51k miles here on my stick shift base model Stingray that I bought with 2 miles on the odo and I started modifying it right away. Currently its pushing over 640 to the wheels and i'm upping the ante next month. Only major problem these cars have is oil ingestion due to fuel being delivered via direct injection and not PFI (nothing to clean the valves), and some members have automatic trans problems from time to time. Beyond that the best recommendation is to buy one new, and get a 100K or 120K extended warranty just to be safe. Will pay for itself when one computer goes out..
I have worked my butt off my whole life, and raised a bunch of kids. I have always driven older cheap cars, and have owned hundreds of old Vettes, and other muscle cars, but I am old school, and have been a professional mechanic self employed for over 30 years. I say old school in that I hate all of the over engineering with the electronics, and the problems modern cars are plagued with in that regard.
So is it worth it to own a brand new, or nearly new corvette?
Talk me into one.
Give it to me strait, the good, and the bad.
Please allow me to talk you into it:
You have worked your butt off your whole life, you raised a bunch of kids. You've always driven older cheap cars, and have owned hundreds of old Vettes, and other muscle cars, but your old school, and you have been a professional mechanic self employed for over 30 years.
I also understand the only real negative is you hate all of the over engineering with the electronics, and the problems modern cars are plagued with in that regard.
Get an extended warranty and it's worth it to own a brand new, or nearly new corvette!
I have an early 2014 Z51 with 19k miles. Only issues were replace a screen which was a problem on many early C-7's. In addition, they did not tell people to do a 500 mile oil change until after I got oil in my air box. I had 2,500 miles when I did my first oil change by then I got oil leaking on my garage floor. The plus side is this car has been flawless since then and I find myself making excuses to drive it. What nobody talks about is how safe the car is. Brakes are fabulous, also in weather mode you cannot get this car to slide on wet roads. I drive carefully but went to Spring Mountain and was shocked when we stopped and did figure 8's on wet roads in their C-7's.
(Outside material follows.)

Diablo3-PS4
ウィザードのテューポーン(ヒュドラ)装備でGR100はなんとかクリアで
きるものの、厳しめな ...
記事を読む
Life s short and told my wife if anything happened to this car I will be getting another. I will never be without my C-7 - period.
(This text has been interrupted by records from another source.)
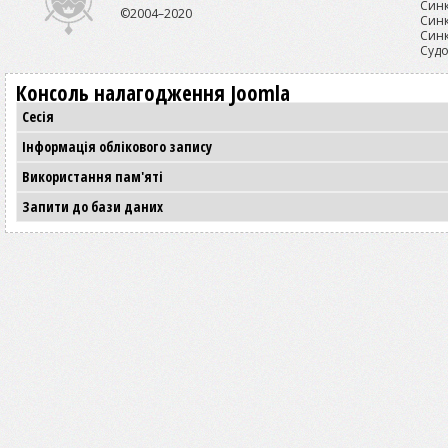
Синк
©2004–2020
Синк
Синк
Судо
Консоль налагодження Joomla
Сесія
Інформація облікового запису
Використання пам'яті
Запити до бази даних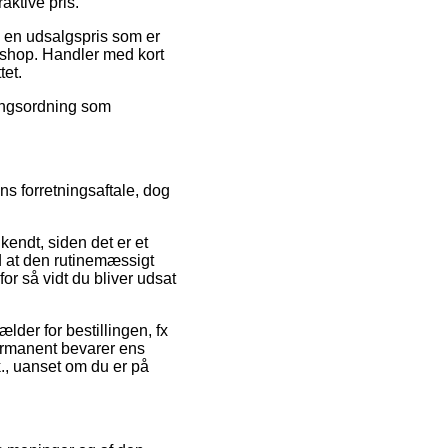
aktive pris.
til en udsalgspris som er
k shop. Handler med kort
tet.
lingsordning som
ns forretningsaftale, dog
endt, siden det er et
d at den rutinemæssigt
or så vidt du bliver udsat
der for bestillingen, fx
ermanent bevarer ens
k., uanset om du er på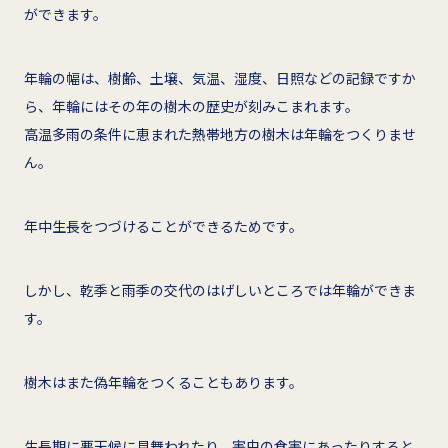
ができます。
年輪の幅は、樹齢、土壌、気温、湿度、日照などの記録ですか
ら、年輪にはその年の樹木の歴史が刻みこまれます。
高温多雨の条件に恵まれた熱帯地方の樹木は年輪をつくりませ
ん。
年中生長をつづけることができるためです。
しかし、乾季と雨季の交代のはげしいところでは年輪ができま
す。
樹木はまた偽年輪をつくることもあります。
生長期に悪天候に見舞われたり、害虫の食害にあったりすると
I have worked my butt off my whole life, and raised a bunch of kids. I have always driven older cheap cars, and have owned hundreds of old Vettes, and other muscle cars, but I am old school, and have been a professional mechanic self employed for over 30 years. I say old school in that I hate all of the over engineering with the electronics, and the problems modern cars are plagued with in that regard.
So is it worth it to own a brand new, or nearly new corvette?
Talk me into one.
Give it to me strait, the good, and the bad.
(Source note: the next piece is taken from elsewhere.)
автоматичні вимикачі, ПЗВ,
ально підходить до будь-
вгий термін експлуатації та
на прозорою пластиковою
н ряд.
I think you are already convinced of the path that is right for you. If you are old-school, and hate the electronics and over-engineering and the associated problems, then this is not the car for you. There is a reason the car was built with these features, but when those reasons get in the way of your ability to enjoy the experience of owning a platform such as this, well the answer becomes obvious. My opinion only.
If you need to be coaxed into buying a Vette, then I believe your not yet ready. YOU have to want it. I will never need anyone to convince me into buying a Vette.
You can live in the past with cars or move to the future which is all about technology. I prefer the future. I've had 1960s cars in the 1960s and you cannot compare the two. Those junk mobiles (by today's standards) had many more problems than today's cars-remember going though huge puddles during heavy rains and getting the wires wet and the car refusing to start for starters-no pun intended. You bought a new car and had to make a list of the problems to give to your dealer to correct. The C7 is a super car and if something breaks after warranty-just fix it and move on. The car is a technological marvel.